Adipose-derived stem cells (ADSCs) are emerging as an alternative stem cell source for cell-based therapies. Recent data suggest that autologous ADSC-enriched micrografting improves the effects of facial involvement in systemic sclerosis (SSc). We have extensively characterised ADSCs from SSc patients and compared their phenotype and function to healthy age- and sex-matched control ADSCs.
ADSCs were isolated and characterised from a cohort of six SSc patients (ADSC-SSc) and were compared to six healthy age- and sex-matched controls (ADSC-N). Cell surface phenotype lineage commitment was explored by flow cytometric analysis of mesenchymal and hematopoietic markers and by the capacity to differentiate to chondrogenic, osteogenic, and adipogenic lineages. Functional activities of ADSCs were assessed by biochemical and cellular assays for proliferation, metabolism, adhesion, morphology, migration, and invasion.
Upon characterization of ADSC-SSc, we found that there was no alteration in the phenotype or surface antigen expression compared to healthy matched control ADSCs. We found that the differentiation capacity of ADSC-SSc was equivalent to that of ADSC-N, and that ADSC-SSc did not display any morphological or adhesive abnormalities. We found that the proliferation rate and metabolic activity of ADSC-SSc was reduced (p < 0.01). We found that the migration and invasion capacity of ADSC-SSc was reduced (p < 0.01) compared to healthy matched control ADSCs.
This study provides important findings that can differentially characterise ADSCs from SSc patients. Results indicate that the surface phenotype and differentiation capacity of ADSCs from SSc patients are identical to healthy matched ADSCs. While the findings indicate that the proliferation and migration capacity of ADSC-SSc is reduced, ADSC-SSc are capable of ex-vivo culture and expansion. These findings encourage further investigation into the understanding by which ADSCs can impact upon tissue fibrosis.

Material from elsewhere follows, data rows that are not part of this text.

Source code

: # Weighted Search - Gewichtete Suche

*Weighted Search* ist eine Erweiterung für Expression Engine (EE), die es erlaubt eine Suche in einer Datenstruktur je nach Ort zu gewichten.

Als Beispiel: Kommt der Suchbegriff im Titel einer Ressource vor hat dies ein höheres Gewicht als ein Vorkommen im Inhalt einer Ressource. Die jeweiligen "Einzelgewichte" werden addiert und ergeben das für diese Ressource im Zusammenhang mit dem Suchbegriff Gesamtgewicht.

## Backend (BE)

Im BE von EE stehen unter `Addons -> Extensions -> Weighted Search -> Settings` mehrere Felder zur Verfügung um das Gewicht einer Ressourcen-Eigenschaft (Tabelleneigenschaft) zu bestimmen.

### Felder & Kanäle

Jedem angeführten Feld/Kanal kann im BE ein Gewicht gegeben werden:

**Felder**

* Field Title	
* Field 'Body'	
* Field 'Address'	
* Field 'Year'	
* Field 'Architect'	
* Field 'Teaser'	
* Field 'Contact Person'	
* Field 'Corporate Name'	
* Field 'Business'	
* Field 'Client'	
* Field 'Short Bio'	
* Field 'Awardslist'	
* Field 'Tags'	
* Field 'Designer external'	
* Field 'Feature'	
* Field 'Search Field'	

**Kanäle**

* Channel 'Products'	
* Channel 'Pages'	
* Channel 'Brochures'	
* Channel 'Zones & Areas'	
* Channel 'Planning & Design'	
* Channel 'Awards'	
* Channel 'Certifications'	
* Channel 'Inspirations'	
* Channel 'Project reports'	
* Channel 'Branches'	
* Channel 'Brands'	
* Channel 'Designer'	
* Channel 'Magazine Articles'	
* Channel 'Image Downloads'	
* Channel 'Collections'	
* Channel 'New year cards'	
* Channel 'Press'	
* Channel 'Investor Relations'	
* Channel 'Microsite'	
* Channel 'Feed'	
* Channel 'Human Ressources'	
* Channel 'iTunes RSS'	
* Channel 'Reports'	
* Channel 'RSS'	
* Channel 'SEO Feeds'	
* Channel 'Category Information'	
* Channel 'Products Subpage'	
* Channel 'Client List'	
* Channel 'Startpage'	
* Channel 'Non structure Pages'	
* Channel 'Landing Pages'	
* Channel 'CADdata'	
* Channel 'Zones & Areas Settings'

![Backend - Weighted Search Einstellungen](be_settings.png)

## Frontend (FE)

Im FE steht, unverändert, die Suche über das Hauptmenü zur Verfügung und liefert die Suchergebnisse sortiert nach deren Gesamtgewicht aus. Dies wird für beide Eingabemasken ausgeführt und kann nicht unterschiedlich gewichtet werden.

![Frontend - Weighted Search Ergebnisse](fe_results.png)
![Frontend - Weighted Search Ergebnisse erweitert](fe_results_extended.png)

脂肪来源干细胞(ADSCs)正逐渐成为基于细胞疗法的另一种干细胞来源。近期数据表明,富含自体ADSC的微移植可改善系统性硬化症(SSc)面部受累情况。我们已对SSc患者的ADSCs进行了广泛表征,并将其表型和功能与年龄和性别匹配的健康对照ADSCs进行了比较。
从6例SSc患者队列(ADSC-SSc)中分离并表征ADSCs,并与6例年龄和性别匹配的健康对照(ADSC-N)进行比较。通过对间充质和造血标志物的流式细胞术分析以及向软骨生成、成骨和成脂谱系分化的能力,探索细胞表面表型谱系定向。通过生化和细胞试验评估ADSCs的增殖、代谢、黏附、形态、迁移和侵袭等功能活性。
对ADSC-SSc进行表征时,我们发现与健康匹配的对照ADSCs相比,其表型或表面抗原表达没有改变。我们发现ADSC-SSc的分化能力与ADSC-N相当,且ADSC-SSc未表现出任何形态或黏附异常。我们发现ADSC-SSc的增殖率和代谢活性降低(p<0.01)。我们发现与健康匹配的对照ADSCs相比,ADSC-SSc的迁移和侵袭能力降低(p<0.01)。
本研究提供了重要发现,可对SSc患者的ADSCs进行差异性表征。结果表明,SSc患者ADSCs的表面表型和分化能力与健康匹配的ADSCs相同。虽然研究结果表明ADSC-SSc的增殖和迁移能力降低,但ADSC-SSc能够进行体外培养和扩增。这些发现鼓励进一步研究ADSCs影响组织纤维化的机制。